Morphine eyes, hands like straw
. Kate wondered how much Elizabeth had told him about her year spent taking care of her mother, if he could understand how bad it gets.

“Did you read the end of her books yet?” he asked. “About last summer.” This, then, was the reason for his call. His voice was tense with the effort to sound casual.

“I didn’t get that far yet.” Kate wasn’t prepared for this directness. “I started at the beginning, like she asked.” He was silent. “In the lawyer’s note,” she added. He might as well know.

At the mention of the lawyer’s note, he brought the conversation to a close. “Well, Lord knows from the stink of this kitchen I got myself a diaper to change. I should get to it. I’m glad you guys are having a nice time out there.”

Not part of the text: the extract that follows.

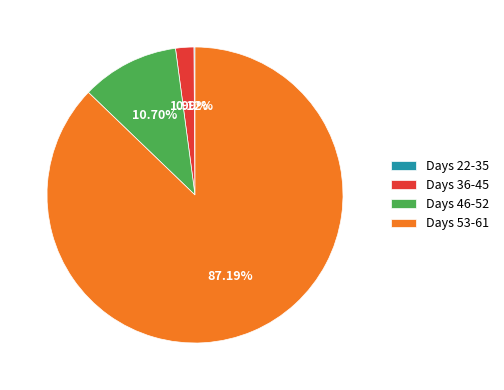

Do Days 46-52 and Days 36-45 together represent more than half of the pie?

No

She exhaled. “You know, you all could come out any time. We don’t have much in the way of sleeping space, but we’re happy to double up.”

“Well maybe we’ll think about that.” His tone was polite, but she knew he would not.

It was clear and windy at North Beach. At the entrance, where the narrow path through the dunes first opened onto the sand, it was a parking lot of towels. Kate and Chris walked a quarter mile with the kids before James found a location that satisfied him for a sand castle.

Chris got them started by digging a round ditch that Piper said needed water, lots and lots of water, to be a proper moat. Damp
sand created a corral of stanchions, and Piper carried buckets of water from the shoreline. But the moat would not hold; the rut absorbed every kelpy load poured in. Back and forth to the waterline she went, Sisyphus with ponytails, each bucketful soaked in before she returned with another that would do the same.